Compito assegnato 1 => Ripeti parola per parola il testo sulla Birmania nel tratto che va da "Il nome Myanmar" fino a "in questi giorni.".
Compito assegnato 2 => Prosegui il testo sulla Birmania dal punto in cui si interrompe.

Testo del documento =>
☆ ☆ ☆ ☆
Il nome Myanmar è stato artificialmente imposto nel 1989 da un regime ideologizzato, che già nel XIII secolo avevano tentato di imporre i mongoli senza riuscirci per la eroica resistenza opposta dai birmani, i quali già altre volte nel corso della loro storia si sono liberati da varie invasioni, l'ultima delle quali quella giapponese. Purtroppo, ormai da quarantacinque anni, questo piccolo e coraggioso popolo è vittima di un regime, ripeto, ideologizzato e violento, come emerge dai fatti avvenuti in questi giorni.
La situazione geopolitica in cui si trova la Birmania ne fa un Paese strategico posto tra due colossi asiatici - Cina e India - che hanno rappresentato per un certo periodo il cosiddetto impero economico di Cindia (la situazione attuale non consente più l'utilizzo di questa definizione). La Birmania riveste per questi due colossi una funzione strategica. La Cina soprattutto ambisce a instaurare relazioni non soltanto per sfruttare i giacimenti di gas birmani, ma anche perché la Birmania le darebbe la possibilità, in caso di emergenza, di aggirare il collo di bottiglia rappresentato dalla Malacca, in modo da accedere direttamente e strategicamente all'Oceano indiano.
☆ ☆ ☆ ☆
Voci =>
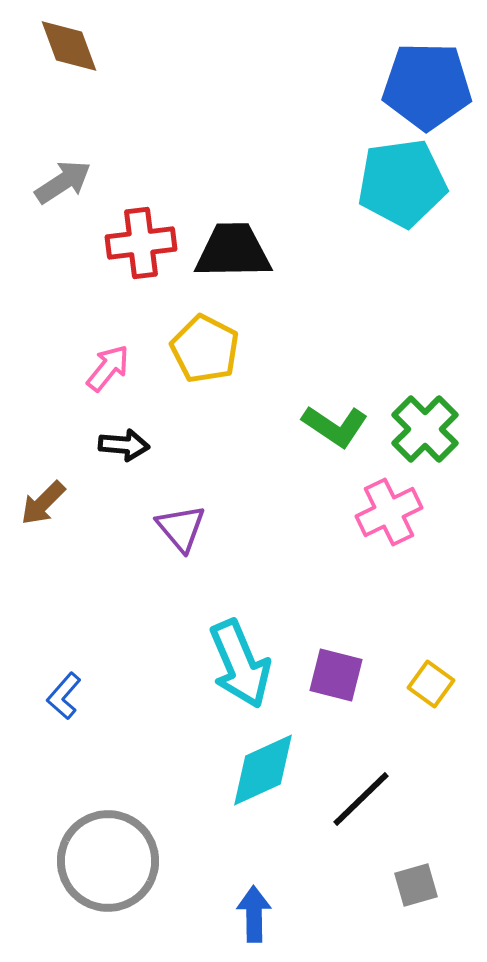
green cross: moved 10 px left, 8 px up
☆ ☆ ☆ ☆
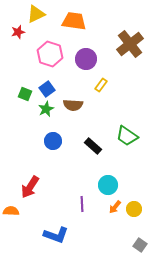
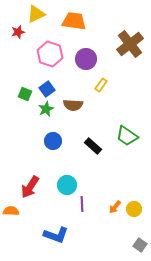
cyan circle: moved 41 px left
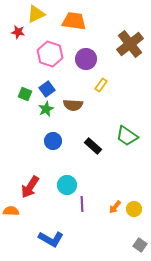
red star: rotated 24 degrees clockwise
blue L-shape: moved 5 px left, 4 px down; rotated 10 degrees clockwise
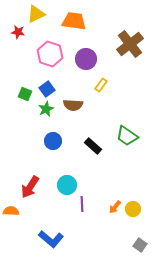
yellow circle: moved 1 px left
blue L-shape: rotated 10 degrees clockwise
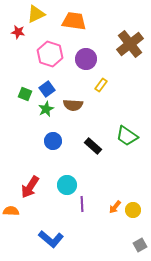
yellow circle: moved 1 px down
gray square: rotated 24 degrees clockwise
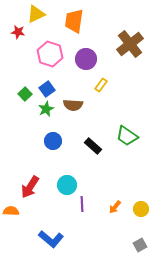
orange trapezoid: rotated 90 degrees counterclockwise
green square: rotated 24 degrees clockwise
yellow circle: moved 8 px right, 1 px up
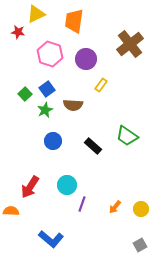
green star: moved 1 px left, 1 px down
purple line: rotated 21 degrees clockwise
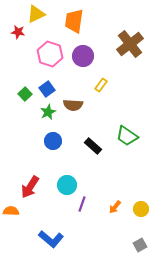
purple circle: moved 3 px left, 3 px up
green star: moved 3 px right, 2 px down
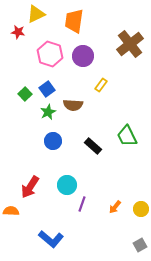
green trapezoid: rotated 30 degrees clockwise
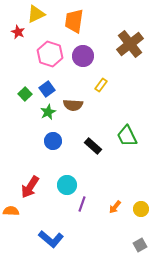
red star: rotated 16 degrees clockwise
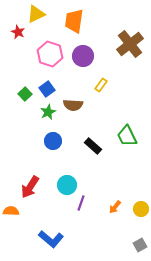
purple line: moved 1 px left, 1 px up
☆ ☆ ☆ ☆
Risposta all'esercizio 1 =>
Il nome Myanmar è stato artificialmente imposto nel 1989 da un regime ideologizzato, che già nel XIII secolo avevano tentato di imporre i mongoli senza riuscirci per la eroica resistenza opposta dai birmani, i quali già altre volte nel corso della loro storia si sono liberati da varie invasioni, l'ultima delle quali quella giapponese. Purtroppo, ormai da quarantacinque anni, questo piccolo e coraggioso popolo è vittima di un regime, ripeto, ideologizzato e violento, come emerge dai fatti avvenuti in questi giorni.

Risposta all'esercizio 2 =>
Oggi purtroppo constatiamo che la situazione della Birmania, per quanto riguarda la Cina, riapre una grande, grandissima ferita culturale, che non abbiamo mai cessato di avvertire: la persecuzione tibetana. Si riaccende ed è ritornata d'attualità questa grave ferita, di cui certamente la Cina si preoccupa molto. In questi giorni vi è stata una missione dell'ONU e la Cina si è dichiarata soddisfatta (devo dire, per correttezza, che in parte anche l'India si è dichiarata soddisfatta) di tale visita e della disponibilità dimostrata dal Governo birmano ad ascoltare, ma quando l'inviato dell'ONU è tornato in sede e ha riferito in proposito, se si legge attentamente il suo rapporto, peraltro evidentemente commentato dal Segretario generale dell'ONU, tale soddisfazione non emerge, anzi, si nota una grande preoccupazione.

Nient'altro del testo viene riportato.